Jean-Marc Delfieux (Tikehau IM) : « Au mieux, le marché du haut rendement est bien pricé »
Décideurs. Les Coco bonds ont-elles toujours votre préférence ?
Jean-Marc Delfieux. Les subordonnées bancaires, communément appelées Coco bonds, nous semblent toujours être la classe d’actifs qui présente le plus de valeur dans l’univers de la dette en Europe. La qualité du bilan des établissements bancaires continue de s’améliorer. Ces derniers profitent également de l’assouplissement réglementaire qui est en train de se préparer. Les régulateurs leur ont notamment redonné des marges de manœuvres en ce qui concerne le besoin de capitalisation réglementaire. Sur le plan technique, un débat est en train de s’ouvrir à la Commission européenne sur le fait de donner la priorité au paiement des coupons des AT1 plutôt qu’au paiement des dividendes.
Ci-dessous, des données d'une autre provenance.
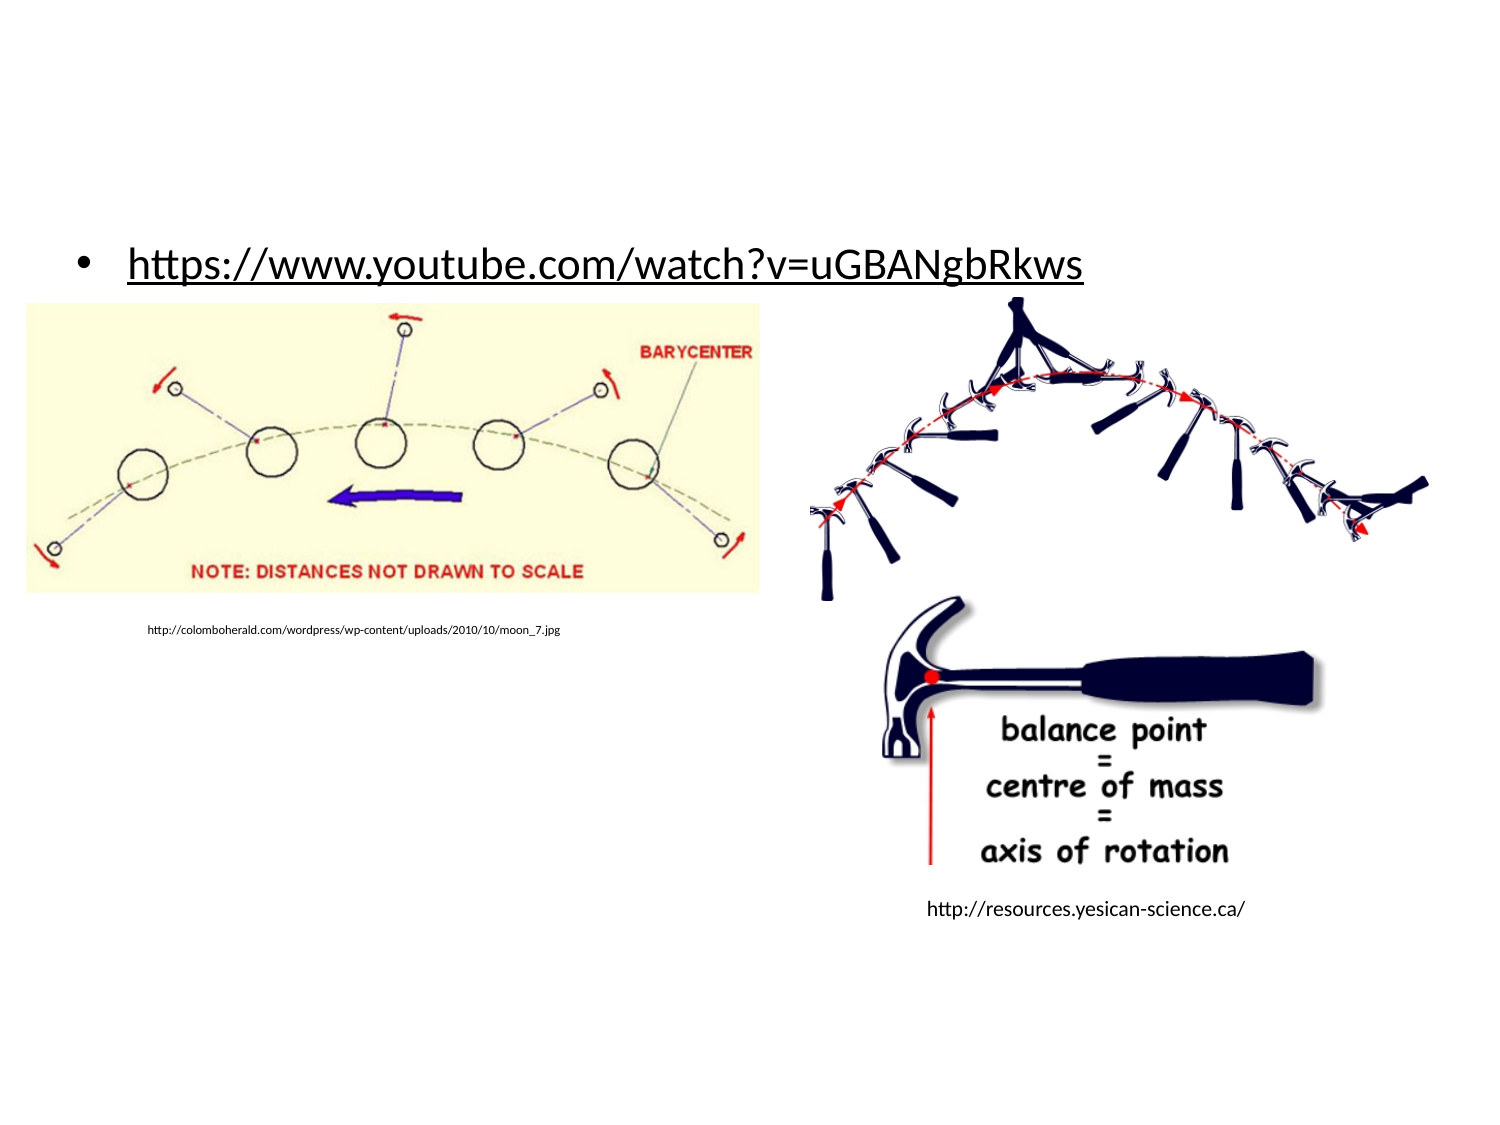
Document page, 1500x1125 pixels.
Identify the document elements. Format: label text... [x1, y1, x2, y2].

text_box http://colomboherald.com/wordpress/wp-content/uploads/2010/10/moon_7.jpg [132, 614, 653, 645]
picture [25, 303, 761, 594]
text_box https://www.youtube.com/watch?v=uGBANgbRkws [61, 226, 1412, 297]
picture [809, 297, 1429, 865]
text_box http://resources.yesican-science.ca/ [912, 887, 1262, 929]
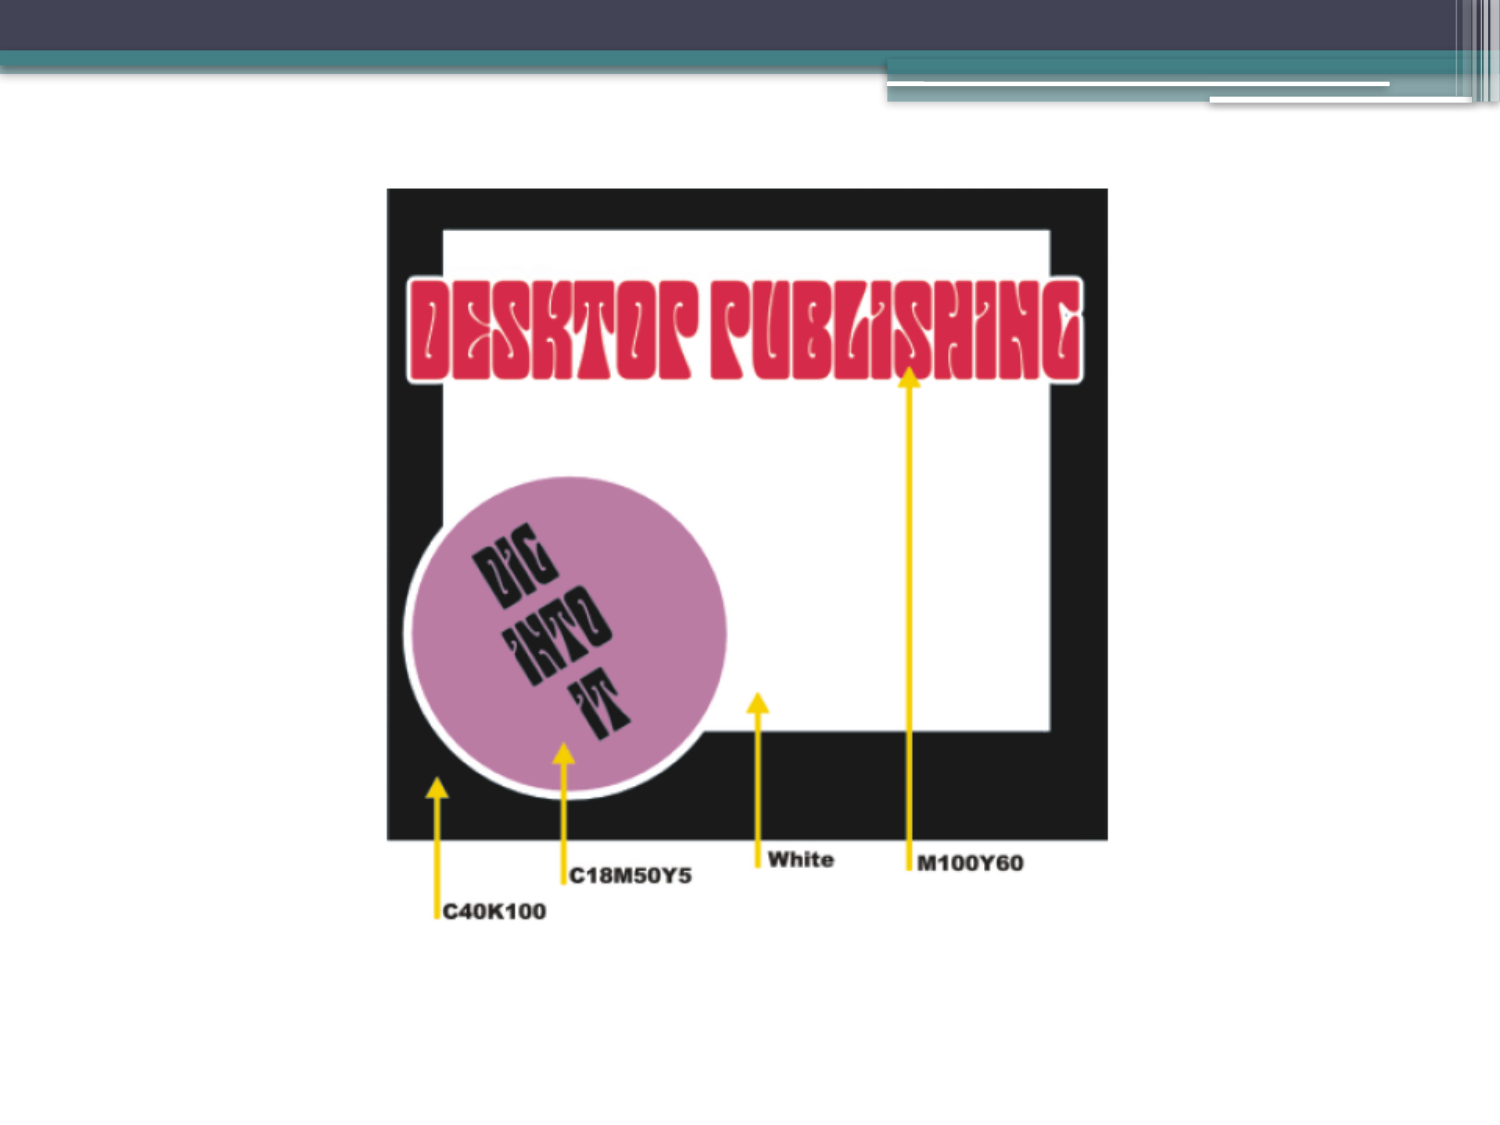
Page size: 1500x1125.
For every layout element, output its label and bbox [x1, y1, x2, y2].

Cela nous semble plus en ligne avec l’échelle chirographaire qui veut qu’un créancier même subordonné soit mieux traité qu’un actionnaire, en cas de difficulté. Enfin le positionnement des investisseurs est nettement plus constructif qu’à fin 2015, après la secousse de février cette année : nous ne voyons plus de vendeurs marginaux, mais au contraire des acheteurs qui reviennent progressivement sur cette classe d’actifs. Nous apprécions notamment, pour son caractère défensif, le titre Crédit Agricole 6.5 Perp./ call 2021 offrant rendement au call 2021 6.5%, et un rendement à perpétuité de 5.40%.
Les taux seront une nouvelle fois la clé de l’évolution des marchés au cours des prochains mois.
Le marché du high yield européen recèle-t-il encore un potentiel ?
Au mieux, le marché du haut rendement est bien pricé dans son ensemble. Pour certains segments de marché, il nous semble cher. Lorsque vous rapportez la prime de risque que vous offre une obligation high yield par rapport à son endettement, vous voyez que celle-ci diminue au fur et à mesure des mois et des trimestres. Dans certains cas, elle atteint même des niveaux proches de ses plus bas historiques. En d’autres termes, pour une même unité de risque, vous êtes donc, en moyenne, de moins en moins rémunéré. Ceci dit, il existe encore des émissions intéressantes, plutôt sur les émetteurs notés B.
Comment l’expliquez-vous ?
C’est la conséquence directe de la forte baisse des taux d’intérêt et de l’écrasement des primes de risque. Pour aller chercher du rendement, les investisseurs doivent donc descendre dans l’échelle de notation en passant de l’investment grade au high yield, ou souscrire à une émission obligataire de plus longue durée. Il y a eu un accroissement de la duration moyenne offerte aux investisseurs sur le marché primaire. Or, des interrogations subsistent sur la capacité mais aussi la volonté des Banque Centrales de faire perdurer les politiques monétaires accommodantes. Les taux seront donc une nouvelle fois la clé de l’évolution des marchés au cours des prochains mois.
Il n’y a pas d’évidence sur le fait que la valorisation rémunère justement le risque
Quelle est donc la stratégie à adopter pour gérer au mieux son portefeuille obligataire ?
Il n’y a pas d’évidence sur le fait que la valorisation rémunère justement le risque. Il convient de faire preuve d’une grande flexibilité, notamment sur le degré d’exposition générale. Les investisseurs qui se positionnent pleinement et sans discernement sur le marché obligataire, sur la seule idée que les Banques Centrales supporteront le marché, le font à leurs risques et périls. Les taux sans risque ont été, pendant des années, une bonne protection lorsque les actifs à risque traversaient une phase difficile. Cette relation inverse historique nous semble fragilisée dans ce contexte de taux négatifs. C’est pour cela que nous avons sur l’ensemble de nos fonds des montants de liquidités significatifs, celles-ci pouvant représenter jusqu’à 35 % des portefeuilles. Cette prudence s’inscrit non seulement dans une logique de préservation du capital face aux nombreuses incertitudes présentes sur les marchés, mais également et surtout, permet d’être positionné de façon opportuniste lorsque les primes de risques s’écarteront.
Et pour la partie investie ?
Nous ne sommes pas investis sur des obligations d’États et avons réduit la duration de nos portefeuilles. Nous voyons encore des opportunités ciblées sur le segment du high yield européen et les financières. S’agissant plus particulièrement des titres à haut rendement, nous évitons ceux notés BB car ils demeurent trop sensibles à la hausse des taux. Nous privilégions en conséquences les entreprises notées B avec une duration moyenne, comme Verallia ou Novafives.